Gordon Ackerman is an American journalist, writer, author and photographer. He was born in Albany, N.Y., the son of E Ackerman, a feed and grain executive, and H Ackerman, a classical pianist.
He was educated at the Albany Academy, the Fessenden School, Boston University and the University of Paris.
Ackerman reported major news events in Europe and North Africa in the 1950s and ‘60s. He was the first American newsman to arrive in Agadir, Morocco, on February 29, 1960, following the earthquake in which 30,000 people were killed and injured, and he witnessed the street battles between French infantrymen and civilians in Algiers in 1961 that heralded the end of the Franco-Algerian War.
In the late 1980s, Ackerman carried out reporting assignments in Eastern Europe for Pierre Salinger, European News Director of ABC News and former press secretary to President John F. Kennedy. In 1989, on assignment for Salinger, Ackerman entered the former German Democratic Republic (East Germany) posing as a university professor. Arrested by the East German secret police, the Stasi, Ackerman was released after convincing the police that he was a close friend of East German chief of state Erich Honecker. He continued reporting, and clandestinely filmed massive public demonstrations in Leipzig and Berlin that preceded the collapse of the Communist government and the fall of the Berlin Wall.

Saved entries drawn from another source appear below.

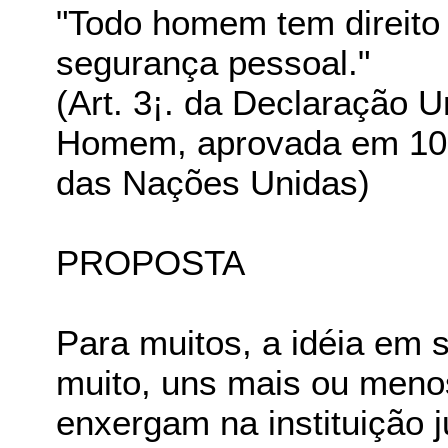
"Todo homem tem direito à
segurança pessoal."
(Art. 3¡. da Declaração U
Homem, aprovada em 10.
das Nações Unidas)
PROPOSTA
Para muitos, a idéia em 
muito, uns mais ou meno
enxergam na instituição 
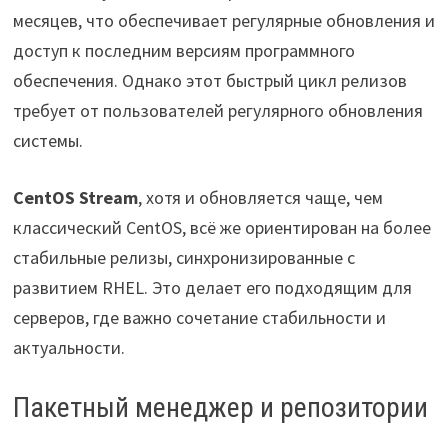
месяцев, что обеспечивает регулярные обновления и
доступ к последним версиям программного
обеспечения. Однако этот быстрый цикл релизов
требует от пользователей регулярного обновления
системы.
CentOS Stream
, хотя и обновляется чаще, чем
классический CentOS, всё же ориентирован на более
стабильные релизы, синхронизированные с
развитием RHEL. Это делает его подходящим для
серверов, где важно сочетание стабильности и
актуальности.
Пакетный менеджер и репозитории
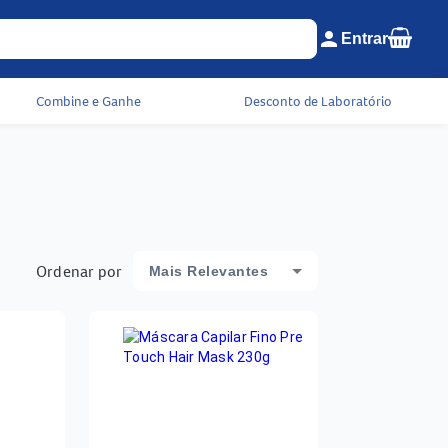
Seu c
person
Entrar
Menu do cliente e c
Combine e Ganhe
Desconto de Laboratório
Ordenar por
Mais Relevantes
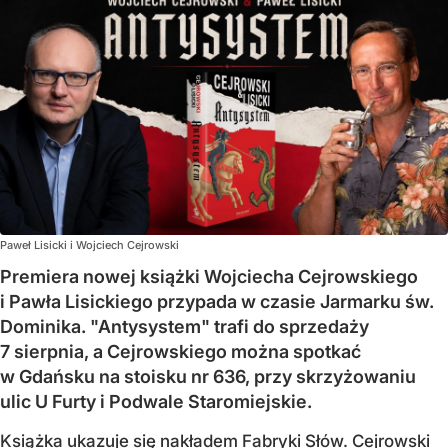
Paweł Lisicki i Wojciech Cejrowski
Premiera nowej książki Wojciecha Cejrowskiego
i Pawła Lisickiego przypada w czasie Jarmarku św.
Dominika. "Antysystem" trafi do sprzedaży
7 sierpnia, a Cejrowskiego można spotkać
w Gdańsku na stoisku nr 636, przy skrzyżowaniu
ulic U Furty i Podwale Staromiejskie.
Książka ukazuje się nakładem Fabryki Słów. Cejrowski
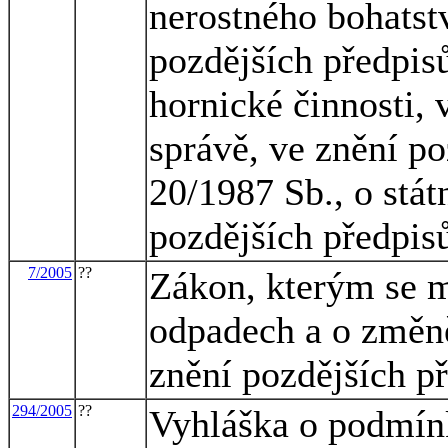
nerostného bohatstv
pozdějších předpisů
hornické činnosti, 
správě, ve znění po
20/1987 Sb., o stát
pozdějších předpis
7/2005
??
Zákon, kterým se m
odpadech a o změně
znění pozdějších p
294/2005
??
Vyhláška o podmín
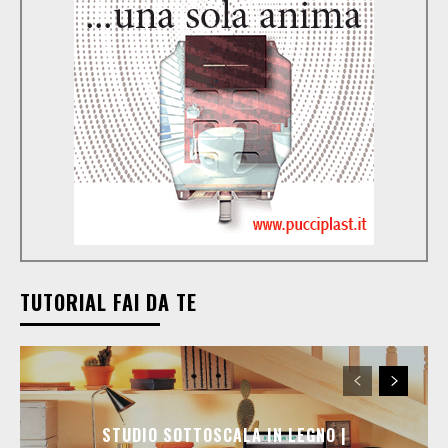
TUTORIAL FAI DA TE
STUDIO SOTTOSCALA IN LEGNO |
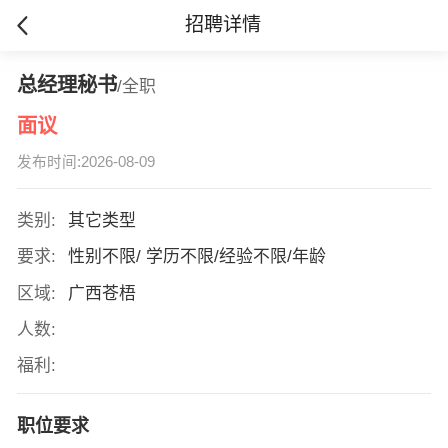
招聘详情
总经理秘书
/全职
面议
发布时间:2026-08-09
类别:
其它类型
要求:
性别不限/ 学历不限/经验不限/年龄
区域:
广西苍梧
人数:
福利:
职位要求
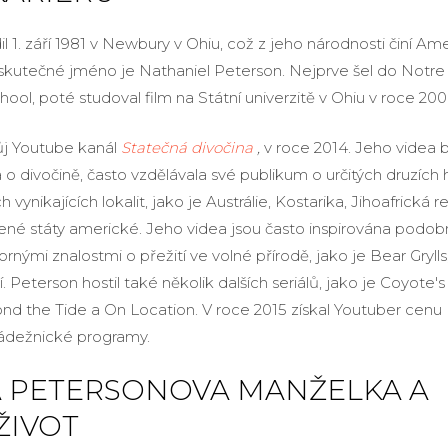
l 1. září 1981 v Newbury v Ohiu, což z jeho národnosti činí Ame
skutečné jméno je Nathaniel Peterson. Nejprve šel do Notr
hool, poté studoval film na Státní univerzitě v Ohiu v roce 200
ůj Youtube kanál
Statečná divočina
,
v roce 2014. Jeho videa b
o divočině, často vzdělávala své publikum o určitých druzích
 vynikajících lokalit, jako je Austrálie, Kostarika, Jihoafrická r
é státy americké. Jeho videa jsou často inspirována podo
nými znalostmi o přežití ve volné přírodě, jako je Bear Grylls,
. Peterson hostil také několik dalších seriálů, jako je Coyote'
ond the Tide a On Location. V roce 2015 získal Youtuber cen
ádežnické programy.
 PETERSONOVA MANŽELKA A
ŽIVOT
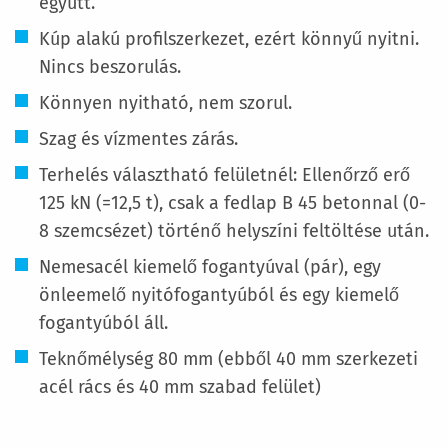
együtt.
Kúp alakú profilszerkezet, ezért könnyű nyitni.
Nincs beszorulás.
Könnyen nyitható, nem szorul.
Szag és vízmentes zárás.
Terhelés választható felületnél: Ellenőrző erő
125 kN (=12,5 t), csak a fedlap B 45 betonnal (0-
8 szemcsézet) történő helyszíni feltöltése után.
Nemesacél kiemelő fogantyúval (pár), egy
önleemelő nyitófogantyúból és egy kiemelő
fogantyúból áll.
Teknőmélység 80 mm (ebből 40 mm szerkezeti
acél rács és 40 mm szabad felület)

The films, as well as the motorcyclist Ackerman hired to smuggle them out of the country, were intercepted and seized, probably by the Stasi, before reaching West Berlin.
On the night of November 9, 1989, with East Germany falling rapidly into anarchy, Ackerman and another correspondent became the first newsmen to reach the Brandenburg Gate as jubilant crowds of West and East Germans ripped down the first sections of the Wall and tearfully embraced.
Ackerman’s war reporting is included in a book collection edited by Life magazine photographer Carl Mydans, entitled The Violent Peace, published by Atheneum. A collection of his short fiction, Eleven Stories, was published in 1964.
Ackerman’s writing and reporting are in permanent collection at the University of Wyoming and the American Heritage Foundation. His art photography has been exhibited in galleries and museums in Europe and the United States, and acquired by, among others, the Albany Institute of History and Art. His last novel, Raging Light, was published as an e-book on Amazon in September, 2013.[1]
Ackerman has two children, and resides in upstate New York and divides his time between the U. S. and Europe.